## ACTIVITY 1
Render the entries as a numbered list, starting with the line that contains "left knee: (825, 722, -5)" and going on through the end of the entries. Leave out blank lines.

## EXCERPTED TEXT
February 17th, 2008 at 6:01 am
Well, no — nobody is breaking stone /today/. But Yeats was writing almost a century ago.
The economic and cultural situation was indeed bleak. Ireland spent the fifty years after independence in a dead heat with Portugal for the title “poorest country in Western Europe”. Young people with brains and ambition mostly left, and the country was very much a poor relation.
That’s the /good/ scenario for Kosovo for the next decade or two. I’m saying nothing about how things will be in 2085, but for the next little while? Kosovo’s going to be a poor backwater.
Doug M.
February 17th, 2008 at 3:01 pm
Yes, but Kosovo is already a poor backwater. The question is whether as part of Serbia it has the potential to be anything but a poor backwater. Previous history suggests the answer to be no. You’ll notice that Scotland is still part of the UK and remains a poor backwater.
February 17th, 2008 at 6:11 pm
The same statement could be made for a number of regions of the UK ex London. So poor backwaters with a distinct national identity should declare independence, and those without one should … ?
February 18th, 2008 at 2:15 am
Well, Cyrus, one would hope that politicians in these countries that have poor backwaters with distinct national identity that keep splitting off will start to do something about the problem.
The option itself provides additional incentive for politicians to spread the largess around. That’s part of the reason there is devolution in the UK, though it doesn’t appear to be enough for Scotland.
In the end, a national identity can always be constructed - how many Middle Age prinicpalities were there in Britain, after all?

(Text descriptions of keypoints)
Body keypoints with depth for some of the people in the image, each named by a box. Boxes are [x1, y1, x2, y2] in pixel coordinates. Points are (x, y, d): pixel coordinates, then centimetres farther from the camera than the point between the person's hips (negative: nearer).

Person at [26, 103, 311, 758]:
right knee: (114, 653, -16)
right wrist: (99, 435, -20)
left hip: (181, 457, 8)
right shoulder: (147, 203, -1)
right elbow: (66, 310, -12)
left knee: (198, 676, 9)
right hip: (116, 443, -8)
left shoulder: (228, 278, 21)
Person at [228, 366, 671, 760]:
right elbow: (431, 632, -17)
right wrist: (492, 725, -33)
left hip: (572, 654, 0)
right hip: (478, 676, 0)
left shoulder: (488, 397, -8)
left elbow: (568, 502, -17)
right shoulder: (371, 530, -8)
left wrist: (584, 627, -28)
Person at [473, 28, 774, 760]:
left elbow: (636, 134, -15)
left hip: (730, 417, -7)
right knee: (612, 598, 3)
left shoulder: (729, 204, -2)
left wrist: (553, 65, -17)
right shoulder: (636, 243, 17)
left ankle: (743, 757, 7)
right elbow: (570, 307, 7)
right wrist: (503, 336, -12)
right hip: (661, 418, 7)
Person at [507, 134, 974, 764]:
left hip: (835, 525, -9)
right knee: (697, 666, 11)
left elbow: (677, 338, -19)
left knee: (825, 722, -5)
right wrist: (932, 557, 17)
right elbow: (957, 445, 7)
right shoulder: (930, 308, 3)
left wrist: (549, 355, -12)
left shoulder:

## ACTIVITY 2
From the Kosovo comment thread, return word for word the passage starting with "February 18th, 2008" and going on through "about the problem.".

## WRITTEN RESPONSE 1
1. left knee: (825, 722, -5)
2. right wrist: (932, 557, 17)
3. right elbow: (957, 445, 7)
4. right shoulder: (930, 308, 3)
5. left wrist: (549, 355, -12)
6. left shoulder:

## WRITTEN RESPONSE 2
February 18th, 2008 at 2:15 am
Well, Cyrus, one would hope that politicians in these countries that have poor backwaters with distinct national identity that keep splitting off will start to do something about the problem.